EC2 Recovery

AWS EC2 Instance Recovery Guide: When SSH and Serial Console Fail

This guide demonstrates how to recover access to an EC2 instance when both SSH and Serial Console access are unavailable. We'll use a Proxmox instance as an example, but this method works for any Linux-based EC2 instance.

Prerequisites

AWS Console access
Basic understanding of Linux commands
A working EC2 instance to use as rescue system (Amazon Linux 2 recommended)

Recovery Steps

1. Create a Snapshot of the Affected Volume

Navigate to EC2 Dashboard
Go to Volumes and select the volume of the affected instance
Actions → Create Snapshot
Add descriptive name like "Pre-rescue-backup-[date]"
Click Create Snapshot
Wait for snapshot to reach 100% completion

2. Stop the Affected Instance

Navigate to EC2 Dashboard
Select the affected instance
Actions → Instance State → Stop
Wait until instance is fully stopped

3. Detach the Root Volume

Select the stopped instance
Scroll to 'Storage' tab
Note the volume ID of the root volume
Right-click the volume → Detach Volume
Confirm detach

4. Launch a Rescue Instance

Launch a new EC2 instance
Use Amazon Linux 2 AMI
Same availability zone as affected volume
Configure security group to allow SSH access

5. Attach Problem Volume to Rescue Instance

Select the detached volume
Actions → Attach Volume
Select rescue instance
Note the device name (e.g., /dev/sdb or /dev/xvdb)
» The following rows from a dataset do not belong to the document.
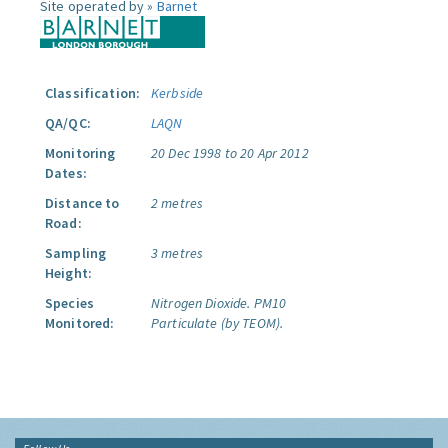
Site operated by »
Barnet
Classification:
Kerbside
QA/QC:
LAQN
Monitoring
20 Dec 1998 to 20 Apr 2012
Dates:
Distance to
2 metres
Road:
Sampling
3 metres
Height:
Species
Nitrogen Dioxide.
PM10
Monitored:
Particulate (by TEOM).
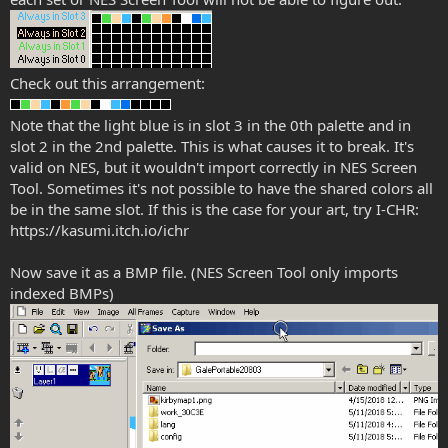
Check out this arrangement:
Note that the light blue is in slot 3 in the 0th palette and in
slot 2 in the 2nd palette. This is what causes it to break. It's
valid on NES, but it wouldn't import correctly in NES Screen
Tool. Sometimes it's not possible to have the shared colors all
be in the same slot. If this is the case for your art, try I-CHR:
https://kasumi.itch.io/ichr
Now save it as a BMP file. (NES Screen Tool only imports
indexed BMPs)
6. Access and Mount the Volume

# Connect to rescue instance
ssh -i your-key.pem ec2-user@rescue-instance-ip

# List available disks to find attached volume
sudo fdisk -l
# or
lsblk

# Create mount point
sudo mkdir -p /mnt/rescue

# Mount the root partition
sudo mount /dev/xvdb1 /mnt/rescue  # Adjust device name as needed

7. Troubleshoot and Fix Issues

Common File Locations

# Network Configuration
sudo nano /mnt/rescue/etc/network/interfaces    # Debian/Ubuntu/Proxmox
sudo nano /mnt/rescue/etc/sysconfig/network-scripts/ifcfg-eth0  # RHEL/CentOS

# SSH Configuration
sudo nano /mnt/rescue/etc/ssh/sshd_config

# System Logs
sudo less /mnt/rescue/var/log/syslog    # Debian/Ubuntu
sudo less /mnt/rescue/var/log/messages  # RHEL/CentOS

Example: Fixing Proxmox Network Configuration

# View current network config
sudo cat /mnt/rescue/etc/network/interfaces

# Edit if needed
sudo nano /mnt/rescue/etc/network/interfaces

# Example of working basic config:
auto lo
iface lo inet loopback

iface eth0 inet manual

auto vmbr0
iface vmbr0 inet dhcp
        bridge-ports eth0
        bridge-stp off
        bridge-fd 0

8. Cleanup and Restore

# Unmount volume
cd ~  # Ensure you're not in mounted directory
sudo umount /mnt/rescue

After unmounting:

Detach volume from rescue instance in AWS Console
Reattach to original instance as root volume
Start original instance
Test connectivity

Common Issues and Solutions

Network Configuration Issues

Check for correct interface names (eth0, ens5, etc.)
Verify gateway configuration
Ensure no conflicting network bridges
Check for valid IP addressing

Boot Issues

Check /boot partition isn't full
Verify fstab entries are correct
Check for kernel issues in grub configuration

Permission Issues

Verify SSH key permissions
Check SELinux/AppArmor settings
Validate root access configuration

Prevention Tips

Always maintain a snapshot of working system
Document working network configuration
Use AWS Systems Manager Session Manager as backup access method
Keep serial console access enabled
Document network changes before implementing
Test changes in staging environment first

Additional Resources

Remember: Always maintain current backups and document your system configuration to make recovery easier when needed.